Stored entries:
[Start of section]

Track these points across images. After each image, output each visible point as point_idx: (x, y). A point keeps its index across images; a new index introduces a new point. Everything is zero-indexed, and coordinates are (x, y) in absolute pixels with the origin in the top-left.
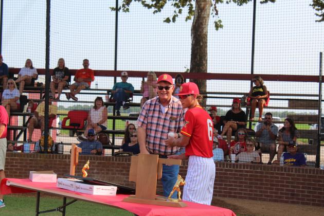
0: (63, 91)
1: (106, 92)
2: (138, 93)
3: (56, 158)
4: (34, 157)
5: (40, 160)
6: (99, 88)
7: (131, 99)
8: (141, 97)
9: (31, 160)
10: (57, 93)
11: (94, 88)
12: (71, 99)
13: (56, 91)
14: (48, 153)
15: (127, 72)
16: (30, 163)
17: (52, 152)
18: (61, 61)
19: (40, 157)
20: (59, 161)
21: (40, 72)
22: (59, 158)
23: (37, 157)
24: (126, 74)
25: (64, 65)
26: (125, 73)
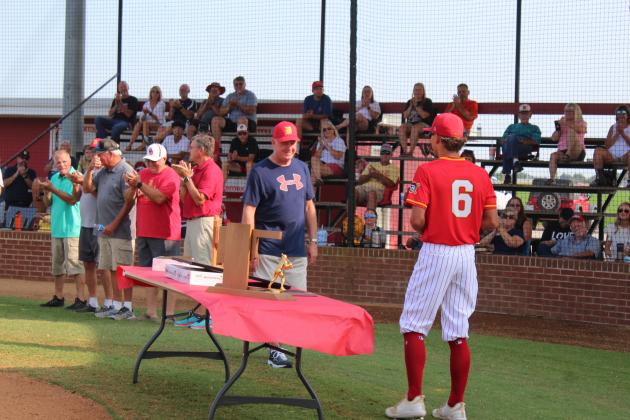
0: (420, 141)
1: (495, 142)
2: (548, 142)
3: (366, 255)
4: (330, 253)
5: (341, 258)
6: (483, 135)
7: (534, 153)
8: (555, 150)
9: (326, 258)
10: (409, 144)
11: (475, 135)
12: (429, 156)
13: (409, 141)
14: (355, 246)
15: (530, 104)
16: (324, 263)
17: (362, 245)
18: (419, 89)
19: (340, 253)
20: (371, 260)
21: (388, 108)
22: (371, 255)
23: (335, 253)
24: (528, 108)
25: (424, 95)
26: (524, 107)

[End of section]

Copy every item above word for word, leaving the pictures out of your answer.

FINAL ANSWER:
Track these points across images. After each image, output each visible point as point_idx: (x, y). A point keeps its index across images; a new index introduces a new point. Everything is zero-indexed, and coordinates are (x, y) in absolute pixels with the origin in the top-left.
0: (63, 91)
1: (106, 92)
2: (138, 93)
3: (56, 158)
4: (34, 157)
5: (40, 160)
6: (99, 88)
7: (131, 99)
8: (141, 97)
9: (31, 160)
10: (57, 93)
11: (94, 88)
12: (71, 99)
13: (56, 91)
14: (48, 153)
15: (127, 72)
16: (30, 163)
17: (52, 152)
18: (61, 61)
19: (40, 157)
20: (59, 161)
21: (40, 72)
22: (59, 158)
23: (37, 157)
24: (126, 74)
25: (64, 65)
26: (125, 73)
0: (420, 141)
1: (495, 142)
2: (548, 142)
3: (366, 255)
4: (330, 253)
5: (341, 258)
6: (483, 135)
7: (534, 153)
8: (555, 150)
9: (326, 258)
10: (409, 144)
11: (475, 135)
12: (429, 156)
13: (409, 141)
14: (355, 246)
15: (530, 104)
16: (324, 263)
17: (362, 245)
18: (419, 89)
19: (340, 253)
20: (371, 260)
21: (388, 108)
22: (371, 255)
23: (335, 253)
24: (528, 108)
25: (424, 95)
26: (524, 107)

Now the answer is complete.